Man this keeps coming up a lot here lately. IMHO this is a modeling problem rather than a unique key constraint problem. We call it a unique key constraint because we have been stuck with RDBMS for so long.

The other thing is that GraphQL fails to recognize what Dgraph terms facets and even Dgraph doesn’t handle facets all too well (not 1st class citizens of the graph).

So what is the fix then? How can we have these properties on an edge and multi-id constraints? The only answer we have right now (and probably only one we will have for a very long time) is to create what I term linking nodes as you described above.

This makes some things more difficult such as filtering and ordering with nested values but it is possible.

Modeling the jobs use case becomes something like:

type Person {
  id: ID!
  name: String!
  applications: [Application]
  postedJobs: [Job]
  reviewedApps: [Application]
}
type Job {
  id: ID!
  name: String!
  applicants: [Application]
  filledBy: Applicant
  postedBy: [Person] @hasInverse(field: "postedJobs")
}
type Application {
  id: ID!
  appliedTo: Job! @hasInverse(field: "applications")
  applicant: Person! @hasInverse(field: "applicants")
  appliedAt: DateTime!
  reviewed: [Person] @hasInverse(field: "reviewedApps")
}

How does this model fail to meet the jobs use case?

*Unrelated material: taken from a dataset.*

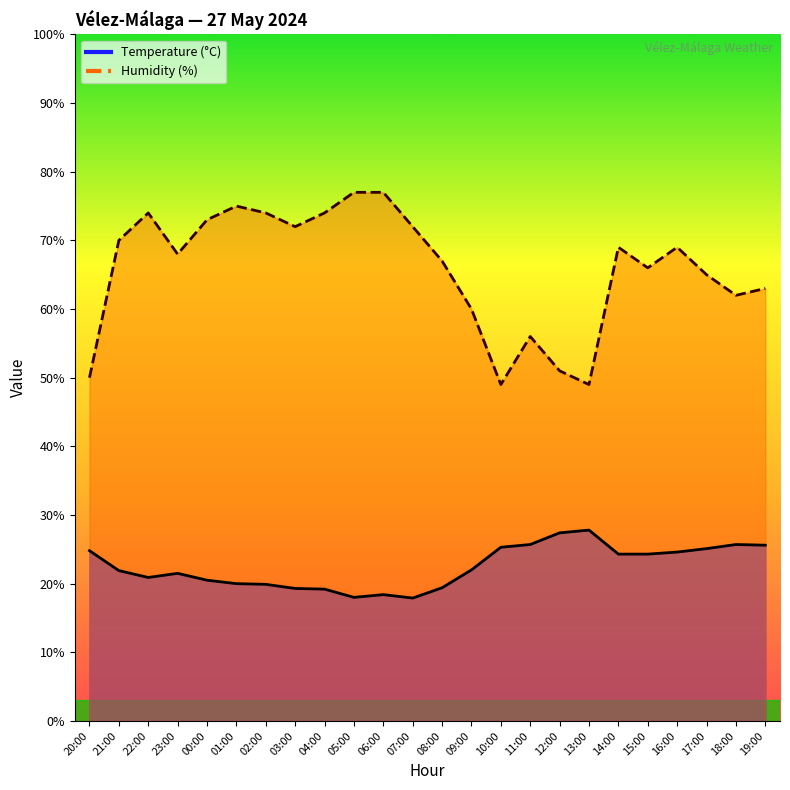

True or false: Humidity (%) and Temperature (°C) cross at least once.

False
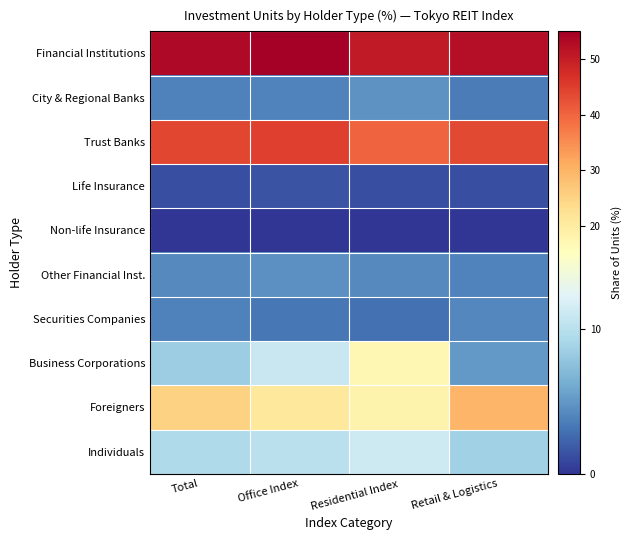

Between Office Index and Retail & Logistics, which series saw the biggest shift?

Foreigners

Every Person can have many applications and those applications each refer to only one person and one job, so the only thing lacking would be an Auth rule to prevent the same application to be created between the same Job/Person.

This last part is business logic. We are just so accustomed to creating pivot tables with unoquely constrained keys to apply this business logic rule, but the same is possible with Dgraph GraphQL with auth rules.